__Task to carry out__.
Look for "Scotland" in the records and copy every line that has it.

(Stored data entries)
_ _ _ _ _
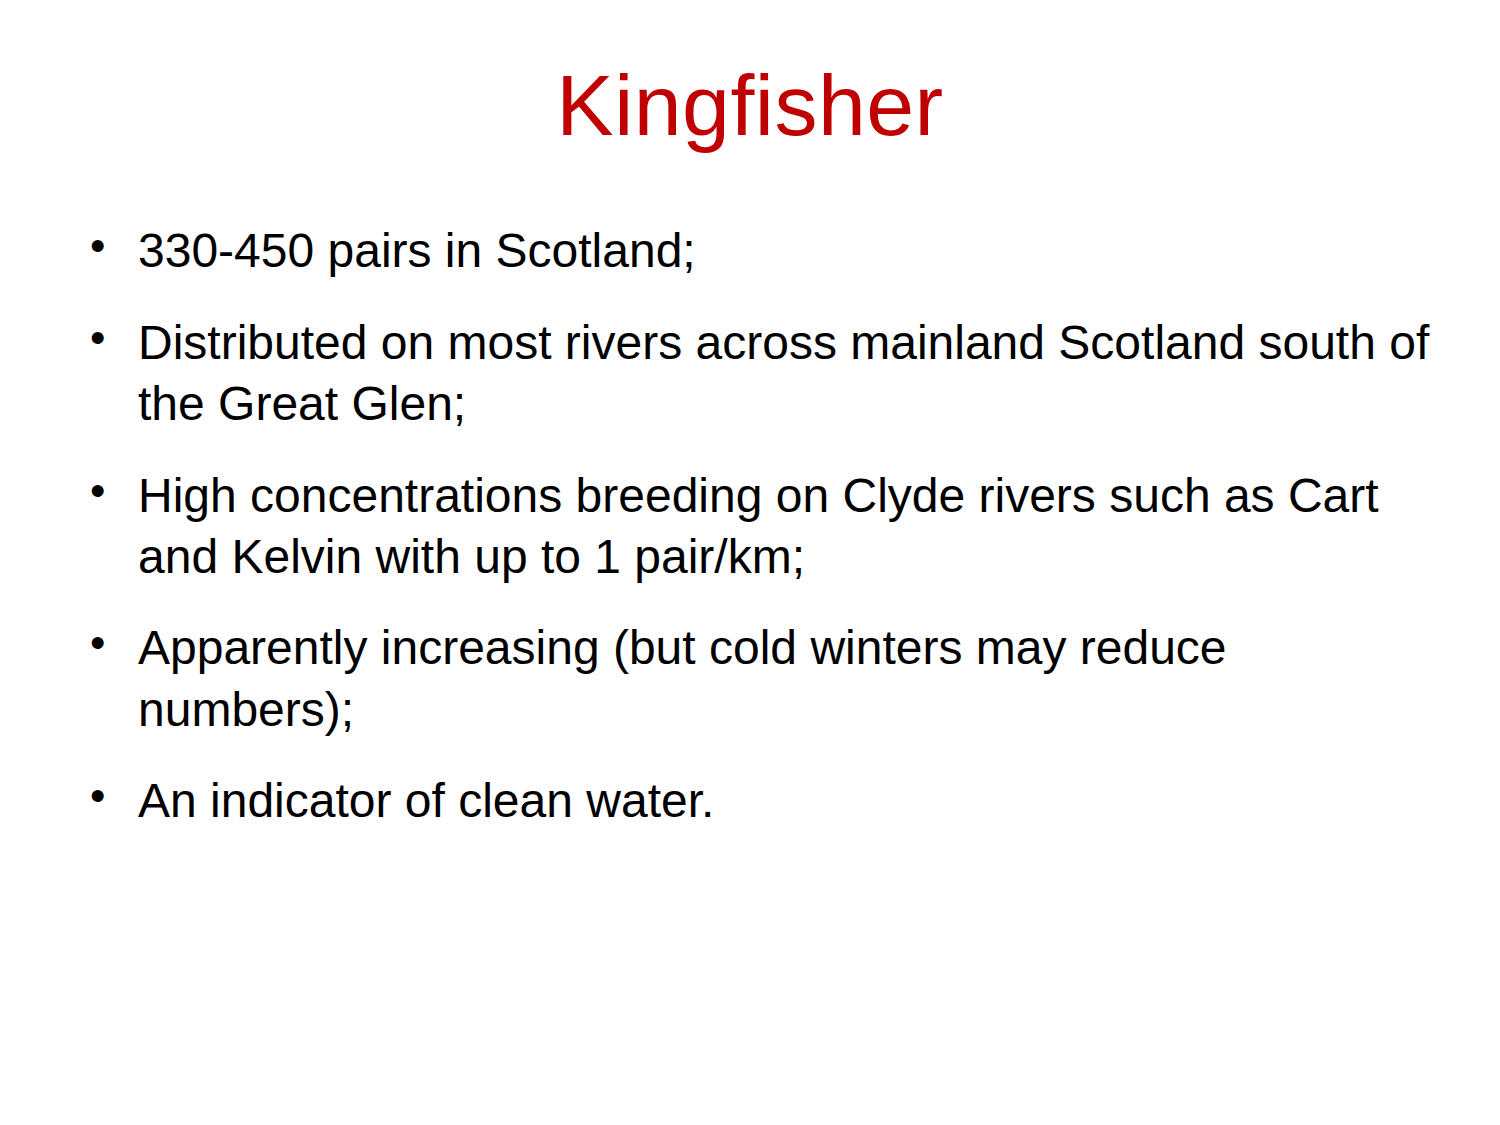Kingfisher
330-450 pairs in Scotland;
Distributed on most rivers across mainland Scotland south of the Great Glen;
High concentrations breeding on Clyde rivers such as Cart and Kelvin with up to 1 pair/km;
Apparently increasing (but cold winters may reduce numbers);
An indicator of clean water.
_ _ _ _ _
__Written answer__.
330-450 pairs in Scotland;
Distributed on most rivers across mainland Scotland south of the Great Glen;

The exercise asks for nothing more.